WORK TASK =>
Transcribe the records in full, keeping every word exactly as given.

DATA SECTION =>
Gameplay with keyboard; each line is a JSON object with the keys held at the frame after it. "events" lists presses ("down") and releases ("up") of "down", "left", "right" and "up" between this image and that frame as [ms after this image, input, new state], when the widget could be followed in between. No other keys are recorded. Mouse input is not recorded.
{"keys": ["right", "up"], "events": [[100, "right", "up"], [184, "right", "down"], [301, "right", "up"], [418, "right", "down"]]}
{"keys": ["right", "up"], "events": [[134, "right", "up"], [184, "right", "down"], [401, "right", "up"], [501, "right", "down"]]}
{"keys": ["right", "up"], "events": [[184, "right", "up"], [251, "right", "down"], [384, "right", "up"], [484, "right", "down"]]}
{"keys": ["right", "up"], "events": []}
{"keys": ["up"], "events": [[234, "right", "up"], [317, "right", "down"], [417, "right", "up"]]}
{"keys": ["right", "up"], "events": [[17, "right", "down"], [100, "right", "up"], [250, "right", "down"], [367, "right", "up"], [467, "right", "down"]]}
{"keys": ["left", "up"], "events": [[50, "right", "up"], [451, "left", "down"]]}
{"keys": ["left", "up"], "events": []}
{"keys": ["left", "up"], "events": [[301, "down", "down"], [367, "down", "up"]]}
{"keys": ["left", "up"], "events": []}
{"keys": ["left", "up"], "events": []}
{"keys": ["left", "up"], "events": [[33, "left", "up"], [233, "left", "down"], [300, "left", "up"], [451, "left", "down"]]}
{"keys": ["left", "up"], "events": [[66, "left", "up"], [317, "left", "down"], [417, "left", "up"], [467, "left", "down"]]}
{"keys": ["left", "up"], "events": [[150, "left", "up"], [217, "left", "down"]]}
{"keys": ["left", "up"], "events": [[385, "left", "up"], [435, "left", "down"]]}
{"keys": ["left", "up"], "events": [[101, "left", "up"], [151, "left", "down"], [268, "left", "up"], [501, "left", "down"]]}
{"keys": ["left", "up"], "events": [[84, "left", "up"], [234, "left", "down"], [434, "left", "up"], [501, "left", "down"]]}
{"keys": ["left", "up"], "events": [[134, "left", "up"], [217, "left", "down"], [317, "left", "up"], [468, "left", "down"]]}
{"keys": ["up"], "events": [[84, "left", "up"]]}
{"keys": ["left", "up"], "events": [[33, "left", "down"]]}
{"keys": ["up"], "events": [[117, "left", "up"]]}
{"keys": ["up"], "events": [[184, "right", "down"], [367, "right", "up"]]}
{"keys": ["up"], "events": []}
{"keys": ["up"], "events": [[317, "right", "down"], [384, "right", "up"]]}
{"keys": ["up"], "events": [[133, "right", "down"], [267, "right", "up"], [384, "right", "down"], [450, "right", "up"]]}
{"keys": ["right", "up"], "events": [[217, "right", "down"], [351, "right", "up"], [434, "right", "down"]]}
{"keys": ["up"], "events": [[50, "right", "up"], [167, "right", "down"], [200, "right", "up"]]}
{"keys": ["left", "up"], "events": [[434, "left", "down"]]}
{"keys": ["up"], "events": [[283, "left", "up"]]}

TASK OUTPUT =>
Gameplay with keyboard; each line is a JSON object with the keys held at the frame after it. "events" lists presses ("down") and releases ("up") of "down", "left", "right" and "up" between this image and that frame as [ms after this image, input, new state], when the widget could be followed in between. No other keys are recorded. Mouse input is not recorded.
{"keys": ["right", "up"], "events": [[100, "right", "up"], [184, "right", "down"], [301, "right", "up"], [418, "right", "down"]]}
{"keys": ["right", "up"], "events": [[134, "right", "up"], [184, "right", "down"], [401, "right", "up"], [501, "right", "down"]]}
{"keys": ["right", "up"], "events": [[184, "right", "up"], [251, "right", "down"], [384, "right", "up"], [484, "right", "down"]]}
{"keys": ["right", "up"], "events": []}
{"keys": ["up"], "events": [[234, "right", "up"], [317, "right", "down"], [417, "right", "up"]]}
{"keys": ["right", "up"], "events": [[17, "right", "down"], [100, "right", "up"], [250, "right", "down"], [367, "right", "up"], [467, "right", "down"]]}
{"keys": ["left", "up"], "events": [[50, "right", "up"], [451, "left", "down"]]}
{"keys": ["left", "up"], "events": []}
{"keys": ["left", "up"], "events": [[301, "down", "down"], [367, "down", "up"]]}
{"keys": ["left", "up"], "events": []}
{"keys": ["left", "up"], "events": []}
{"keys": ["left", "up"], "events": [[33, "left", "up"], [233, "left", "down"], [300, "left", "up"], [451, "left", "down"]]}
{"keys": ["left", "up"], "events": [[66, "left", "up"], [317, "left", "down"], [417, "left", "up"], [467, "left", "down"]]}
{"keys": ["left", "up"], "events": [[150, "left", "up"], [217, "left", "down"]]}
{"keys": ["left", "up"], "events": [[385, "left", "up"], [435, "left", "down"]]}
{"keys": ["left", "up"], "events": [[101, "left", "up"], [151, "left", "down"], [268, "left", "up"], [501, "left", "down"]]}
{"keys": ["left", "up"], "events": [[84, "left", "up"], [234, "left", "down"], [434, "left", "up"], [501, "left", "down"]]}
{"keys": ["left", "up"], "events": [[134, "left", "up"], [217, "left", "down"], [317, "left", "up"], [468, "left", "down"]]}
{"keys": ["up"], "events": [[84, "left", "up"]]}
{"keys": ["left", "up"], "events": [[33, "left", "down"]]}
{"keys": ["up"], "events": [[117, "left", "up"]]}
{"keys": ["up"], "events": [[184, "right", "down"], [367, "right", "up"]]}
{"keys": ["up"], "events": []}
{"keys": ["up"], "events": [[317, "right", "down"], [384, "right", "up"]]}
{"keys": ["up"], "events": [[133, "right", "down"], [267, "right", "up"], [384, "right", "down"], [450, "right", "up"]]}
{"keys": ["right", "up"], "events": [[217, "right", "down"], [351, "right", "up"], [434, "right", "down"]]}
{"keys": ["up"], "events": [[50, "right", "up"], [167, "right", "down"], [200, "right", "up"]]}
{"keys": ["left", "up"], "events": [[434, "left", "down"]]}
{"keys": ["up"], "events": [[283, "left", "up"]]}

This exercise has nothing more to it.